The guard should stage in a secure/hidden location –The guard should ideally not be visible and instead remain on standby in a secure area. Not only will this prevent attackers from trying to ambush the guard first, but it will solve the problem of many schools objecting to having a scary-looking, heavily-armed guard visible on campus. While doing so might provide a deterrent, it might also scare students and inadvertently accomplish the core terrorist objective of causing fear and paranoia in society and changing our way of life. There are some countries where people live in constant fear, and tanks patrol the streets. We believe that America should avoid going down that path if possible. If our enemies make us change our way of life, they have achieved a victory. If we can provide a “low-visibility” security solution, we believe that is preferable. A deterrent effect can be accomplished using signs, warnings, and information campaigns announcing the presence of armed guards on campus.
The guard should be centrally located – A deadly attacker will probably not initiate the attack at the school entrance but closer to the center where the majority of students are located.

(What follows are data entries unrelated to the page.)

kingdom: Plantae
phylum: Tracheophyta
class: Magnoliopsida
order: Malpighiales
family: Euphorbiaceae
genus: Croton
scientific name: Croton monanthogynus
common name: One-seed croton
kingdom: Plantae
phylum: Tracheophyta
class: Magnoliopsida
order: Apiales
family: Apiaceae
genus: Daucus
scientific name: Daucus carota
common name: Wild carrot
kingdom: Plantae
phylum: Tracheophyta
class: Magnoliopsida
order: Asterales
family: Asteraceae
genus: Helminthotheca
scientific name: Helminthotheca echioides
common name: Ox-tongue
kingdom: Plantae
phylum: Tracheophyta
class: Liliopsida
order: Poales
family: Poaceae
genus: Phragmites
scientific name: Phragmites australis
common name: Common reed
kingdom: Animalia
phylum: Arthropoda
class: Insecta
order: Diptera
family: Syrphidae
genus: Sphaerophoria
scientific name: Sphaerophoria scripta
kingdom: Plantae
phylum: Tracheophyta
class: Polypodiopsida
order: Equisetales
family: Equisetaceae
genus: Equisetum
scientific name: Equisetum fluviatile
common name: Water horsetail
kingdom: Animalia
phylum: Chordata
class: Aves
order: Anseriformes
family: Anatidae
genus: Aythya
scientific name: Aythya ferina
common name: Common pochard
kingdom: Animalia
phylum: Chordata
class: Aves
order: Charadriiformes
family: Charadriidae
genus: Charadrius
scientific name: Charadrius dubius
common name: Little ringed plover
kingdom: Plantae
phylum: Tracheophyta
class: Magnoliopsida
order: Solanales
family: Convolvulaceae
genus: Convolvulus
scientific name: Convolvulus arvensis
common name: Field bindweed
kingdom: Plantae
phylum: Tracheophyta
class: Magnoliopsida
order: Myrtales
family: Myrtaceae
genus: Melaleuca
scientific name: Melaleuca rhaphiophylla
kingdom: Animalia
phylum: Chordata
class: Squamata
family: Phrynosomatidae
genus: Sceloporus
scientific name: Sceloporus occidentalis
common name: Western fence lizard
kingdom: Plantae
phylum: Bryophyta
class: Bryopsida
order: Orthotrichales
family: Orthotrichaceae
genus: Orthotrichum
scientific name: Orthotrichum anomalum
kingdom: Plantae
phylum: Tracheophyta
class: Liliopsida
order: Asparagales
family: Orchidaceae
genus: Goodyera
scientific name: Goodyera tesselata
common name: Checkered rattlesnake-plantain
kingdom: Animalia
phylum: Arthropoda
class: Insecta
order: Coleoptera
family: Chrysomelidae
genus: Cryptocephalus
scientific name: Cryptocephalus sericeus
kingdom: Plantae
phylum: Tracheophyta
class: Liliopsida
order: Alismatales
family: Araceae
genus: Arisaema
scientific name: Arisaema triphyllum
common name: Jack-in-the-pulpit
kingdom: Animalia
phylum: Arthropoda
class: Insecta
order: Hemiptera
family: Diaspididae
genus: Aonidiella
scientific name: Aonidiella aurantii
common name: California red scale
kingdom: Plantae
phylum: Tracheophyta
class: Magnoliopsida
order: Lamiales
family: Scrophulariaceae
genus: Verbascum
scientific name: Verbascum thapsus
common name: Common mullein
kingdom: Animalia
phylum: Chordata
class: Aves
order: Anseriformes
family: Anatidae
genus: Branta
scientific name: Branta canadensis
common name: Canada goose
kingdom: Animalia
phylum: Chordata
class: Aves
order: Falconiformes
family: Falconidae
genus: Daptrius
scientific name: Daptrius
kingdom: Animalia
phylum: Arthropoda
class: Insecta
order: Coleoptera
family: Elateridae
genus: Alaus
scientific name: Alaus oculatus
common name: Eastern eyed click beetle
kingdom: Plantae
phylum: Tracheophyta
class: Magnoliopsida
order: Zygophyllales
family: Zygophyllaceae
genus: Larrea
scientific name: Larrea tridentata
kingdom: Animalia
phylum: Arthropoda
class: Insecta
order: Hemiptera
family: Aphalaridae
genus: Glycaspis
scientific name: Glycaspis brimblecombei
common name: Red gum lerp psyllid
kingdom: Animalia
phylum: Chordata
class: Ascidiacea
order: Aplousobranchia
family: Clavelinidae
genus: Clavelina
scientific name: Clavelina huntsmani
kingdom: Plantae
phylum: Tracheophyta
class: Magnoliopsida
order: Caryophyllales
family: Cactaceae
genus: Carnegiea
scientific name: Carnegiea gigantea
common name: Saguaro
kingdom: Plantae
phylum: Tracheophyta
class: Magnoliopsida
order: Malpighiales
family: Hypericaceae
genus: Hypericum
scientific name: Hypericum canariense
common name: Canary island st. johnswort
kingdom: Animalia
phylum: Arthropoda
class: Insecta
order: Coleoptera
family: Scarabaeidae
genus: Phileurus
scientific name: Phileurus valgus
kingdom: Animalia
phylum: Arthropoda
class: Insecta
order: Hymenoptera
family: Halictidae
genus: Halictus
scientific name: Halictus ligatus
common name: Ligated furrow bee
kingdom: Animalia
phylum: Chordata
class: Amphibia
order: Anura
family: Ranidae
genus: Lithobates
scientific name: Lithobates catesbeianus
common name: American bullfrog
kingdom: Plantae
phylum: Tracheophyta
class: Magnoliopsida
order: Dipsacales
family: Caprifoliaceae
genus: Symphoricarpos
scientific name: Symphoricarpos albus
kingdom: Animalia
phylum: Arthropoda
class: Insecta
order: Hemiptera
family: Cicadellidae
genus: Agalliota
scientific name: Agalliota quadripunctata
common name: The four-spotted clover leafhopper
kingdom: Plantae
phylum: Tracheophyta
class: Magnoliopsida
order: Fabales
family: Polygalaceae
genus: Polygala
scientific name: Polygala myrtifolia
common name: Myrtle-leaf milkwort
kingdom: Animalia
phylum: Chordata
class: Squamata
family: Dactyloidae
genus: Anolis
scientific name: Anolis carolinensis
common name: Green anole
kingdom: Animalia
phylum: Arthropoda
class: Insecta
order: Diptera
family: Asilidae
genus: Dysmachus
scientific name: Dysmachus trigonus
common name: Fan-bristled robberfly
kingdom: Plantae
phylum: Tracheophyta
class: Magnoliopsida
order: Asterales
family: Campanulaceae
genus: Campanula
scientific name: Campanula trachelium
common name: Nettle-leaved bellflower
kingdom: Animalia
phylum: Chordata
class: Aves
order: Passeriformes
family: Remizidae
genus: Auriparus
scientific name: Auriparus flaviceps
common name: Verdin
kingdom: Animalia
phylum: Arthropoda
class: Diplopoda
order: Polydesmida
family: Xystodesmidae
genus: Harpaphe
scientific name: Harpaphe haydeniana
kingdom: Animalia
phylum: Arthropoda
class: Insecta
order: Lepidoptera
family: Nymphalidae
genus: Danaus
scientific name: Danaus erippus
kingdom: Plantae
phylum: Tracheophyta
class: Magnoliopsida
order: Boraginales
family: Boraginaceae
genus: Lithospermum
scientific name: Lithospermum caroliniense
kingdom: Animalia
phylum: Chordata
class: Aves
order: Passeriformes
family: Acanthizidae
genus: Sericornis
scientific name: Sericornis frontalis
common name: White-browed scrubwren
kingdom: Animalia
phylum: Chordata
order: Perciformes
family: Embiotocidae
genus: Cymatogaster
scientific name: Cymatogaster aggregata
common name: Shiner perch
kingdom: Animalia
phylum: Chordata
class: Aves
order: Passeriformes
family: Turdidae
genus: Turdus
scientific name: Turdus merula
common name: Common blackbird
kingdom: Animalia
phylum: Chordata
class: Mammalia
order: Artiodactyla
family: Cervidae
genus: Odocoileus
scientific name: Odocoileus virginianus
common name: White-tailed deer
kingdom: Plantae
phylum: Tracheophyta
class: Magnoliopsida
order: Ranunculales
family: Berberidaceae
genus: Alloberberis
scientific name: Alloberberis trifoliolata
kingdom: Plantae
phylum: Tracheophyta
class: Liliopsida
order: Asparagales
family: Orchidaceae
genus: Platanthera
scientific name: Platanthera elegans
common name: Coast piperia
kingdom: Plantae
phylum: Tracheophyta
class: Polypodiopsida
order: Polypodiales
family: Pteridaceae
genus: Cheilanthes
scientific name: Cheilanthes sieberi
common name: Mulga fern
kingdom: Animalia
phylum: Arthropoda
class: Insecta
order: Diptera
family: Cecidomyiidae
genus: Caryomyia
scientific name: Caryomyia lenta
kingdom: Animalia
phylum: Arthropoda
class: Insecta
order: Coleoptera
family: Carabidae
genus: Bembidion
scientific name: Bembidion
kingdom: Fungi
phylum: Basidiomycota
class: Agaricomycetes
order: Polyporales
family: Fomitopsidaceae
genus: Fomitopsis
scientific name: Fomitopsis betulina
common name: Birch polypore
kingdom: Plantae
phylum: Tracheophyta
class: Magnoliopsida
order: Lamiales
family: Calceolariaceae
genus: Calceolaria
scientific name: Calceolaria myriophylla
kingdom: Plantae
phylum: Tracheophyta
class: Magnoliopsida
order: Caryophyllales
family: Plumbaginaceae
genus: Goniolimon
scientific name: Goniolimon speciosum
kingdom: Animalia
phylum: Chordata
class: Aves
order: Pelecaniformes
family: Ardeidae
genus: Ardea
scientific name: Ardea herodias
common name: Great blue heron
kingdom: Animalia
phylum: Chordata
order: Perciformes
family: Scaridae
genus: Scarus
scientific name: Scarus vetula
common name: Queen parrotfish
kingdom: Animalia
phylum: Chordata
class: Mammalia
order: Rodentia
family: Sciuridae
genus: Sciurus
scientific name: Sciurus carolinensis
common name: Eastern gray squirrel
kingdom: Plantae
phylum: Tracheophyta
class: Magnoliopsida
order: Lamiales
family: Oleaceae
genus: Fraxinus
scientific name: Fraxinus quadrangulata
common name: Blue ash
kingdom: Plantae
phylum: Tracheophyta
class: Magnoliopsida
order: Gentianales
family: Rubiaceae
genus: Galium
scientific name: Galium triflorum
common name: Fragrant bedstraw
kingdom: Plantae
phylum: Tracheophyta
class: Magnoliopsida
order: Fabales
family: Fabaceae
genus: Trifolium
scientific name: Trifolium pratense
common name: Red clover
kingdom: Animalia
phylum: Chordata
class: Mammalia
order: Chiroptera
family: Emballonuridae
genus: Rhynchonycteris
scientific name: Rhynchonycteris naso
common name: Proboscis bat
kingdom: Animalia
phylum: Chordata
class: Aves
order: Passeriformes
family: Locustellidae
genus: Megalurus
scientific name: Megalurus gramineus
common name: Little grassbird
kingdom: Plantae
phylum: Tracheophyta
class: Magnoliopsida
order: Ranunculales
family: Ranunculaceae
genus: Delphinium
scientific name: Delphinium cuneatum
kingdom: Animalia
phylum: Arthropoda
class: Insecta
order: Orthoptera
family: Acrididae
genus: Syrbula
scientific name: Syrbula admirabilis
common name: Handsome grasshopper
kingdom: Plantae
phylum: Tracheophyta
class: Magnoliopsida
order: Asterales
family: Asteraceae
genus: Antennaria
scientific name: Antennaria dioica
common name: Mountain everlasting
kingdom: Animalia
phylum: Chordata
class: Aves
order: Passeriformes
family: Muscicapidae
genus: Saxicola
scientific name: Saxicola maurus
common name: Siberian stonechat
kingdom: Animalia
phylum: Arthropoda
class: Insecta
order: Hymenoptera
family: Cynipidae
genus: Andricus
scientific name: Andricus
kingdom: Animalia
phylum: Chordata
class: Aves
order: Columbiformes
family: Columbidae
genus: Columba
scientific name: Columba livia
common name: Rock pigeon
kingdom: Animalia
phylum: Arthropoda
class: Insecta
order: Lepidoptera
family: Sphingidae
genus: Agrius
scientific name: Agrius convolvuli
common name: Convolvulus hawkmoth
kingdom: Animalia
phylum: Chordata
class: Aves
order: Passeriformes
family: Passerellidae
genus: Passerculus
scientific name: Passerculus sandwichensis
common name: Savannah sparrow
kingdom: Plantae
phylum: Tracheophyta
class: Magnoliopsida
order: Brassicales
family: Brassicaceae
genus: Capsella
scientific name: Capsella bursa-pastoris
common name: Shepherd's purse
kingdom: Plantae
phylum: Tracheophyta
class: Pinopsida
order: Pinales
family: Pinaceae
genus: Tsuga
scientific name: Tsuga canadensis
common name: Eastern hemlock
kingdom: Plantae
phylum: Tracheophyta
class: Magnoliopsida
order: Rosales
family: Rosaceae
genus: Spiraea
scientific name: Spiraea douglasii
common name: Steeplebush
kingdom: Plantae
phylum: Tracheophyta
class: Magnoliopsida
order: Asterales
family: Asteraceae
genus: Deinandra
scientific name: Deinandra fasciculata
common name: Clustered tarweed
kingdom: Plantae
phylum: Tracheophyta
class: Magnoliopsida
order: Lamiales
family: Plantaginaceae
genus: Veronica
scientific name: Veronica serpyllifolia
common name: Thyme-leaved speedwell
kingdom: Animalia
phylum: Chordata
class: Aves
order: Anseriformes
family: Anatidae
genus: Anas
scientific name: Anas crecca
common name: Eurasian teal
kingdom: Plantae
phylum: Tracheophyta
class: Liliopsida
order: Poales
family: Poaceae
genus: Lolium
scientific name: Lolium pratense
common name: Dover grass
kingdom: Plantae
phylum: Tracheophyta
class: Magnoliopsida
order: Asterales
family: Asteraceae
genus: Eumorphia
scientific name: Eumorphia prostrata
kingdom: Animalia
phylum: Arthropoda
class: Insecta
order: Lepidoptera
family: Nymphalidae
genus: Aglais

Therefore, while it is good to have an access control point, the heavily armed guard should be more centrally located to respond to an attack anywhere on the campus.
The guard should be highly trained as an assaulter – Because threats used to be less lethal, traditional guard training generally doesn’t focus enough on the skills required to rapidly find, fix and finish a hostile, heavily armed, and rapidly moving threat. A modern guard’s training should include skills that are traditionally reserved for military and tactical units, including close-quarters battle, long-range marksmanship, barricade shooting, and combat casualty care. A large number of military and law enforcement veterans already have experience and training in these skills. Furthermore, veteran law enforcement and military personnel who have experienced combat will have a degree of “stress inoculation” to reduce the chances that they will freeze or panic in an emergency.
The guard should stage ammunition, medical supplies, and other equipment in secure, hidden locations around the school – It is impossible to know the scale or duration of the next catastrophic attack or predict how long an engagement will last. Therefore, there should be secure caches of ammunition and critical supplies spread across the campus. While ammunition should remain hidden and securely locked, the medical supplies can be visible and marked. This will also allow the armed guard(s) to carry a lighter combat load, giving them greater mobility and allowing them to get to the fight faster. It might also help to stage other, heavy, tactical equipment such as ballistic shields around the campus as well that the guards can use in an emergency.
The guard should be incorporated into the deadly attack drill – The school must have a unique alert system to trigger an evacuation and activate the armed guard. The system should ideally help identify the shooters’ location and rapidly direct the guard to neutralize the threat while the students/staff evacuate along pre-designated movement corridors. Ideally, these corridors should be chosen to provide covered and concealed escape routes. There also need to be established recognition signals to ensure the students/staff know who the guard is and vice-versa. While Special Tactics has methods to accomplish these objectives, we do not want to go into too much detail here since specific procedures work better if they are not accessible by potential threats. Special Tactics will provide free consulting services for any school/church that wishes to know more.
The drill should look more like a combat scenario than a fire drill – Ideally, the deadly attack drill should include a role player simulating the deadly attacker, and the guard will have to locate and engage the threat while others evacuate. It is possible to execute this drill as a dry-fire drill; it is also possible to use training ammunition or laser technology for the simulated engagement to facilitate better preparation. The exercise should include simulated casualties, casualty evacuation, and emergency medical treatment.
These seven recommendations only scratch the surface of the planning and thought needed to achieve maximum effectiveness when employing on-site armed guards to protect our schools and churches. We realize that the approach advocated in this article is not the standard model for armed guard employment, and we do not claim that our method provides any definitive solution. We are also not opposed to employing additional, visible armed guards at entry points in a more traditional role if resources allow. However, given the ability to have only one guard, we believe the above model will provide the greatest chances of averting a crisis.